WF-02: Beyond First-order Optimization Methods for Machine Learning – Part I
Stream: Advances in mathematical optimization for machine learning
Chair(s): Fred Roosta, Albert Berahas
Sequential Quadratic Optimization for Nonlinear Equality Constrained Stochastic Optimization
Albert Berahas, Frank E. Curtis
Stochastic gradient and related methods for solving unconstrained stochastic optimization problems have been studied extensively in recent years. However, settings with general nonlinear constraints have received less attention, and many of the proposed methods resort to using penalty or Lagrangian methods, which are often not the most effective strategies. In this work, we propose and analyze stochastic optimization methods based on the sequential quadratic optimization methodology. We discuss advantages and disadvantages of our approaches. Collaborators: F. E. Curtis, D. Robinson & B. Zhou.
Stochastic Polyak Step-size for SGD: An Adaptive Learning Rate for Fast Convergence
We propose a stochastic variant of the classical Polyak step-size (Polyak, 1987) commonly used in the subgradient method. Although computing the Polyak step-size requires knowledge of the optimal function values, this information is readily available for typical modern machine learning applications. Consequently, the proposed stochastic Polyak step-size (SPS) is an attractive choice for setting the learning rate for stochastic gradient descent (SGD). We provide theoretical convergence guarantees for SGD with SPS in different settings, including strongly convex, convex and non-convex functions.

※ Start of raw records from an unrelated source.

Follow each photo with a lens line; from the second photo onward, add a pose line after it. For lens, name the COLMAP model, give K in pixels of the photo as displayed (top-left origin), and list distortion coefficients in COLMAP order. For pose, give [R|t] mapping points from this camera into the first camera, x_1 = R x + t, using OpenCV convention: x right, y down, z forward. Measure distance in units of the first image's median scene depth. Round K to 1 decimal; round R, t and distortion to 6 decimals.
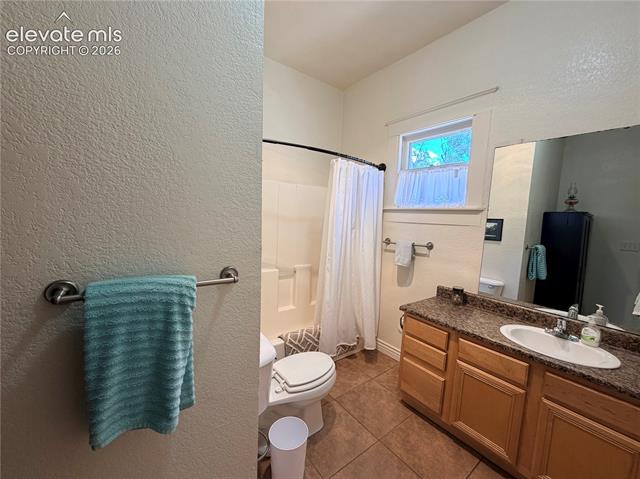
lens RADIAL K [[253.2, 0, 320.0], [0, 253.2, 239.5], [0, 0, 1]] dist [-0.000473, 0.000052]
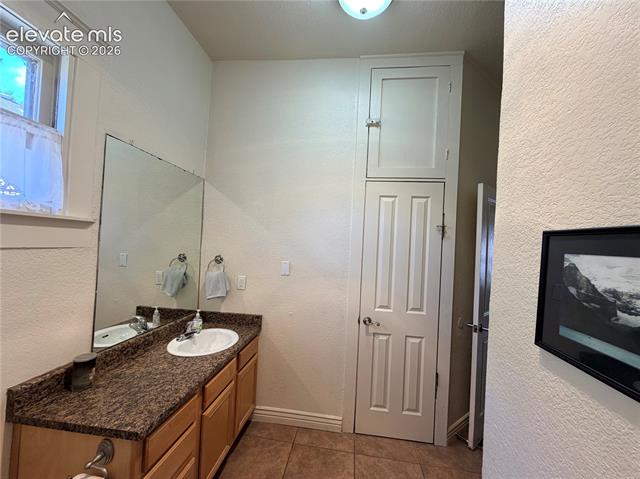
lens RADIAL K [[253.2, 0, 320.0], [0, 253.2, 239.5], [0, 0, 1]] dist [-0.000473, 0.000052]
pose [[-0.701584, -0.065974, 0.709526, -0.233904], [-0.015374, 0.996874, 0.077491, -0.139394], [-0.712420, 0.043459, -0.700406, 1.111129]]
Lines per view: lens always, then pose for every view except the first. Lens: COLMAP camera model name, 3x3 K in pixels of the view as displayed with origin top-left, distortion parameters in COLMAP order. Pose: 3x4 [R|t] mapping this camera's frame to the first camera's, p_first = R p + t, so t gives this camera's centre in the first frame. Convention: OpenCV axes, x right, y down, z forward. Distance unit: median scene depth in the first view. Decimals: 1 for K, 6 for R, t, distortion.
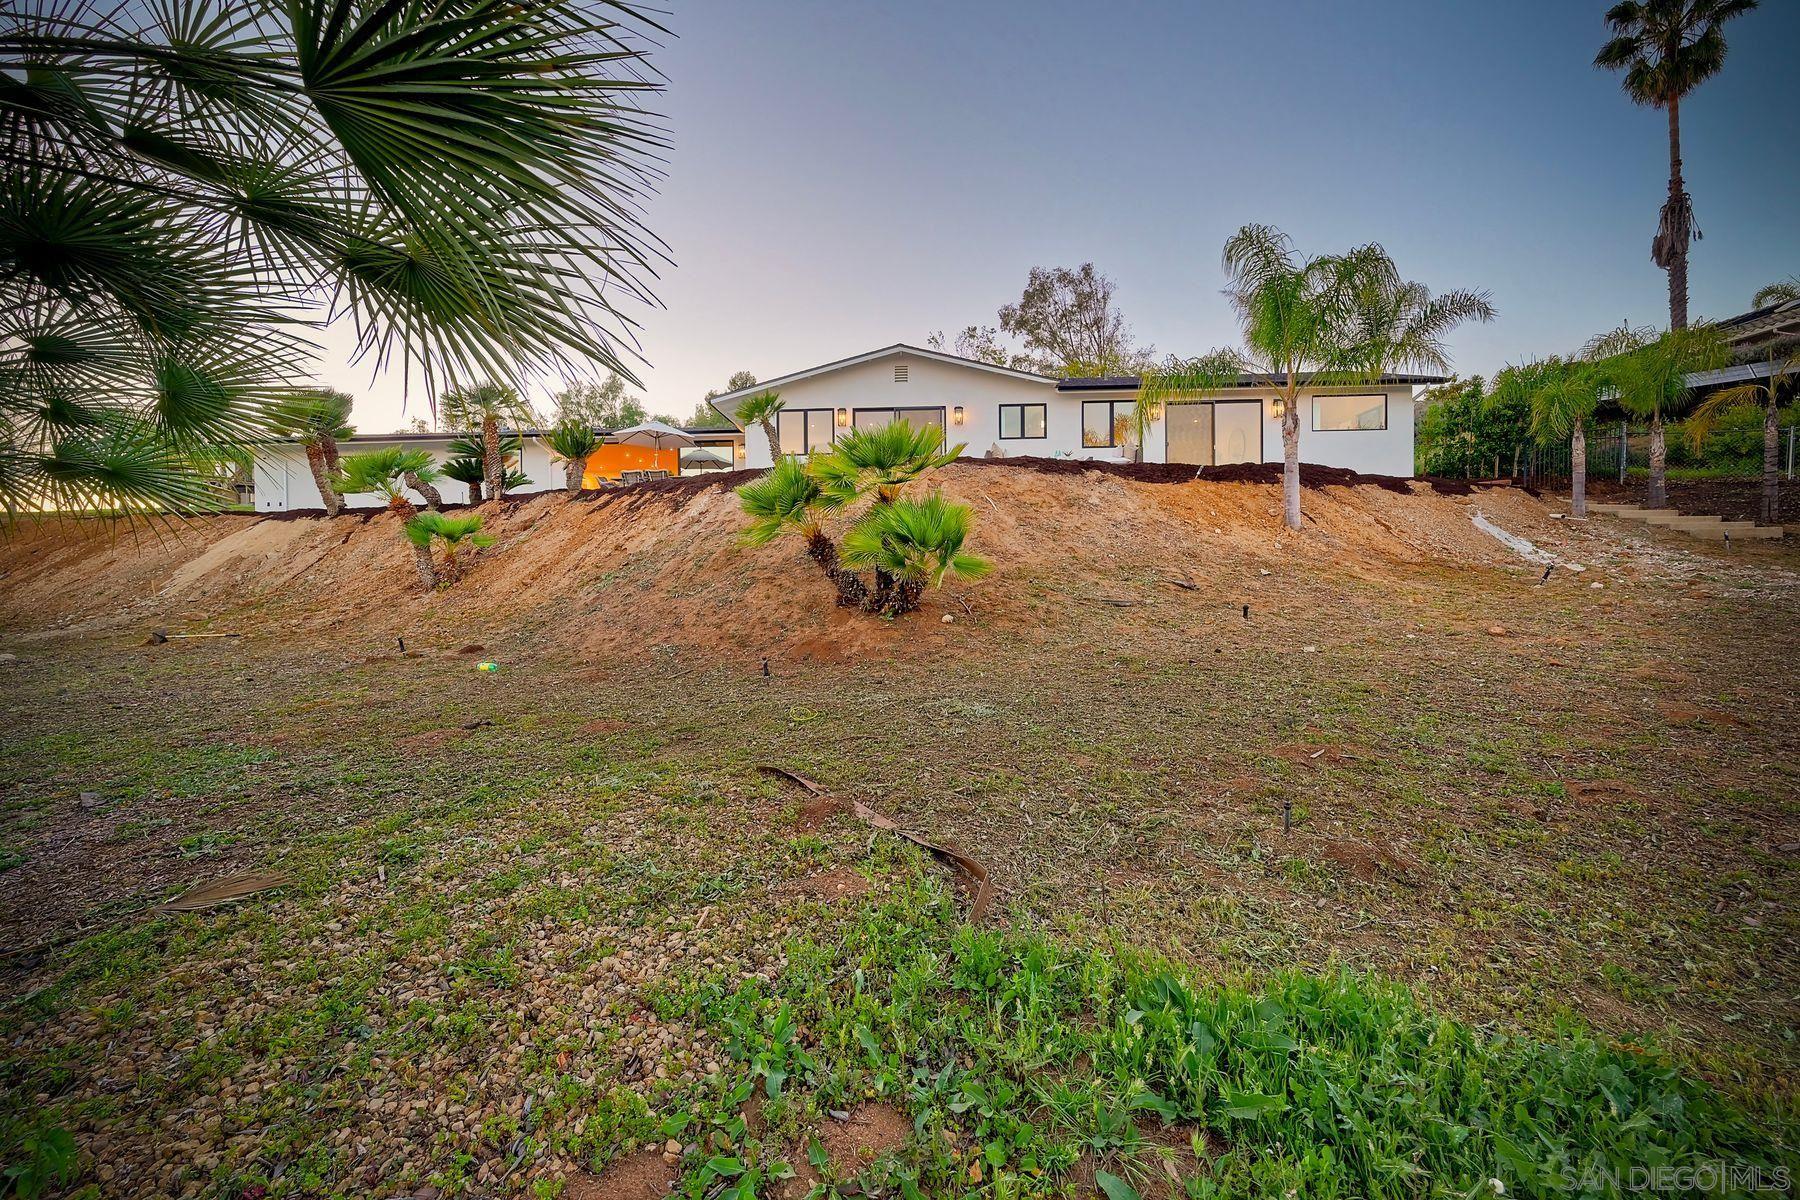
lens RADIAL K [[724.7, 0, 887.7], [0, 724.7, 597.2], [0, 0, 1]] dist [-0.000093, 0.000011]
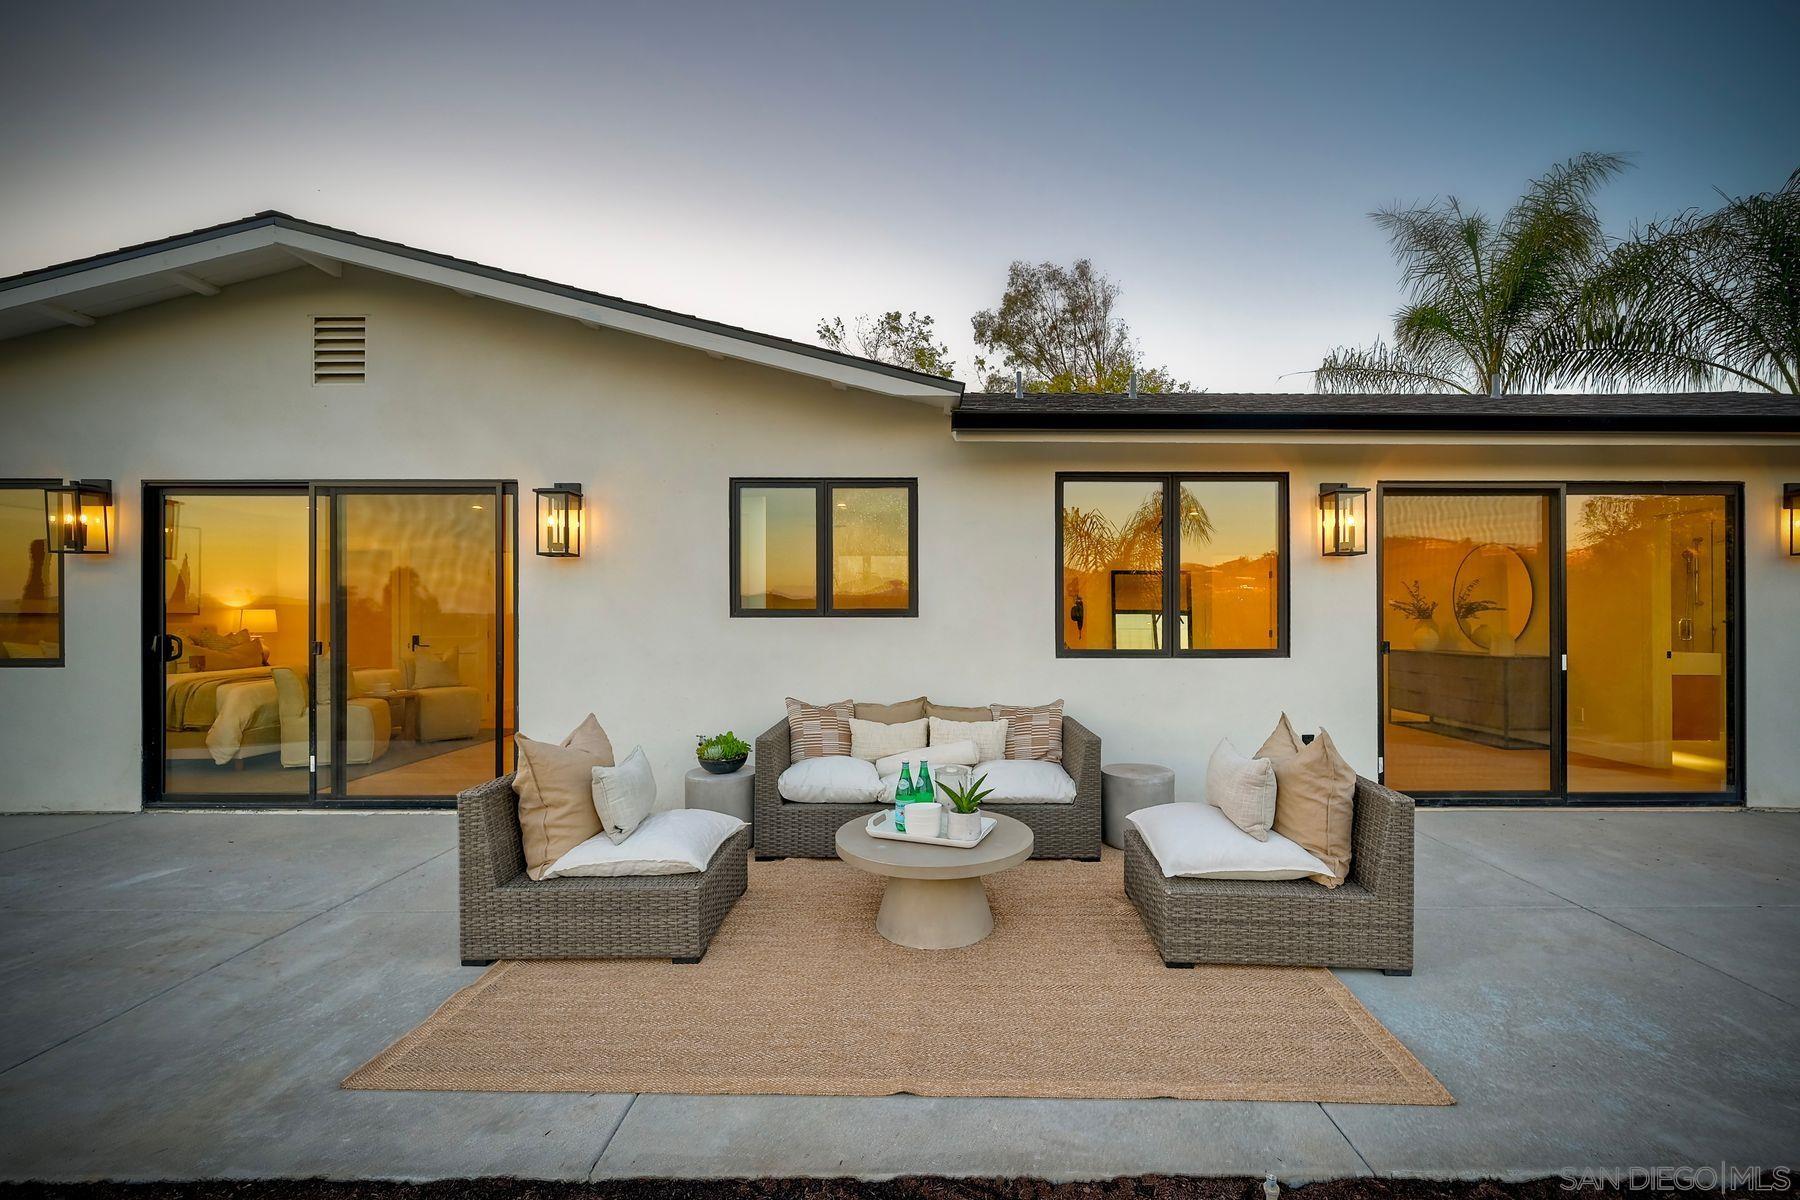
lens RADIAL K [[724.7, 0, 911.8], [0, 724.7, 598.6], [0, 0, 1]] dist [-0.000093, 0.000011]
pose [[0.999169, 0.014552, 0.038085, 0.064416], [-0.013407, 0.999455, -0.030150, -0.067557], [-0.038503, 0.029614, 0.998820, 0.232151]]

Systematic Second-order Methods for Training, Designing, and Deploying Neural Networks
Finding the right Neural Network model and training it for a new task requires considerable expertise and extensive computational resources. Moreover, the process often includes ad-hoc rules that do not generalize to different application domains. These issues have limited the applicability and usefulness of DNN models, especially for new learning tasks. This problem is becoming more acute, as datasets and models grow larger, which increases training time, making random/brute force search approaches quickly untenable. In large part, this situation is due to the first-order stochastic gradient
Distributed Learning of Deep Neural Networks using Independent Subnet Training
We propose a new approach to distributed neural network learning, called independent subnet training (IST). In IST, a neural network is decomposed into a set of subnetworks of the same depth as the original network, each of which is trained locally, before the various subnets are exchanged and the process is repeated. IST training has many advantages over standard data parallel approaches. We show experimentally that IST results in training time that are much lower than data parallel approaches to distributed learning.